## Extract
# Looking for a place to sell my work??



## Brat700 (Mar 16, 2009)

Does anyone know of a site where members can list they woodworking items for sale to the public?
If one does not exsist then I think we should start one, I know there is ebay, but I would think there should be a place where the public could shop for fine woodworking items without all the other stuff.
Jerry


----------



## getneds (Mar 18, 2009)

I'll help build one… You have my interest. There never was a woodworking only place that I've seen. Especially for quality work. Most people see our stuff then insult us with" I'll give ya $20.00 for that. When it's $30.00 in wood! That the story with us woodworkers. We take pride in our work, so we go OCD on it until we think it's perfect. Waaaay too much time for a box. But thats what we love…..to work the wood!! If we can only make a place for that where educated customers buy from us. The ones who know what they want and recognize quality when they see it. I'll put up a site, if you guys from lumberjocks want to fill it with products. I can manage the orders and we might just create the "L.J.Bay" <~pun intended

anyways if this is of interest to enough of you I'll get it rolling. Please let me know what you think and post if you'd submit your items…..

Frankie

www.getneds.com


----------



## joew (Apr 22, 2008)

I would like to hear more about it


----------



## NY_Rocking_Chairs (Jul 20, 2008)

Etsy is a website for the hand made items, a few LJ'ers sell on there.


----------



## dennis (Aug 3, 2006)

Finding a site to sell is a lot easyer that finding a site that people buy from. If you find one of those tell me.


----------



## Boardman (Feb 7, 2008)

The problem with internet sales is that the people never get a real close look at it, to kick the tires, etc. Plus you've got to ship it, so unless they're small items, you may have to crate them up. Then possible damage in transit. And if they're dissatisfied for some reason, then there's resolving the conflict.

It's best to look for a local outlet, but ttehy're not easy to find either. Art galleries want 40% of retail and in my experience they don't actually sell much merchandise. Consignment shops are a possibility if they sell higher-end materials.

## Work item
Reproduce the woodworking sales thread word for word, starting at the words "## joew (Apr" and stopping after "sell on there.". The rows after this thread aren't needed for anything here.

## Study material

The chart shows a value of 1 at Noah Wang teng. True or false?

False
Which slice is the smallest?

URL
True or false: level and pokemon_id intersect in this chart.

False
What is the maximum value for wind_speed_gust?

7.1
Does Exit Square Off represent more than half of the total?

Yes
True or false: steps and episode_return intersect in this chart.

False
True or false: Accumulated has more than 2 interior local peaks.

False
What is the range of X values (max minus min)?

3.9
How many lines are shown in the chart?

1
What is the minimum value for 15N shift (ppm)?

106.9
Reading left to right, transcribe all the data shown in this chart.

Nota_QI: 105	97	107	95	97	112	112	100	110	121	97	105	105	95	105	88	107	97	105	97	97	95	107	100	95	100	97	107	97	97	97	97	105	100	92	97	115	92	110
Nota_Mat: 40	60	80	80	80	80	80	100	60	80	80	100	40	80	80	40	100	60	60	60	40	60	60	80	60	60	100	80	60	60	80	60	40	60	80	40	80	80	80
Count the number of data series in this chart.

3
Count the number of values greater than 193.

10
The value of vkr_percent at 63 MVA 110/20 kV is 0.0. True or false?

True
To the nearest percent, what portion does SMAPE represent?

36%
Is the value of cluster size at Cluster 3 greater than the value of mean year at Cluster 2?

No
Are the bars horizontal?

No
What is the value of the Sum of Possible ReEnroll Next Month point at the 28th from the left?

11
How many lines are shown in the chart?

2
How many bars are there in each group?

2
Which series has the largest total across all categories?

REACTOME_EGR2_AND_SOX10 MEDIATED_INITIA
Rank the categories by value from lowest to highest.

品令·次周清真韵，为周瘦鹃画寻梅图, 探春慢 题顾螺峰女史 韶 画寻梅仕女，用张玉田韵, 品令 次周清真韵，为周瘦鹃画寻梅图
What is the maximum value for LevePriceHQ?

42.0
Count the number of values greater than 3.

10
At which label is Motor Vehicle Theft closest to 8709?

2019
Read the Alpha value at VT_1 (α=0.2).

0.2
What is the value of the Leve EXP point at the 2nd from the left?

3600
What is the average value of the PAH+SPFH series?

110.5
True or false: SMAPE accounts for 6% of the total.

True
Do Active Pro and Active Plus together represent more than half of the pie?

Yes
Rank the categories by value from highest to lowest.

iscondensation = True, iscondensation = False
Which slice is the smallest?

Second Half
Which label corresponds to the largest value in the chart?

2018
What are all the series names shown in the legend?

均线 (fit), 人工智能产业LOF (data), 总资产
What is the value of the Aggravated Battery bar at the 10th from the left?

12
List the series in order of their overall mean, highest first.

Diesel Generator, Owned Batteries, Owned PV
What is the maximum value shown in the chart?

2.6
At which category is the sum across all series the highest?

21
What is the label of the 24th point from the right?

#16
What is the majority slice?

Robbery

## Task result
## joew (Apr 22, 2008)

I would like to hear more about it


----------



## NY_Rocking_Chairs (Jul 20, 2008)

Etsy is a website for the hand made items, a few LJ'ers sell on there.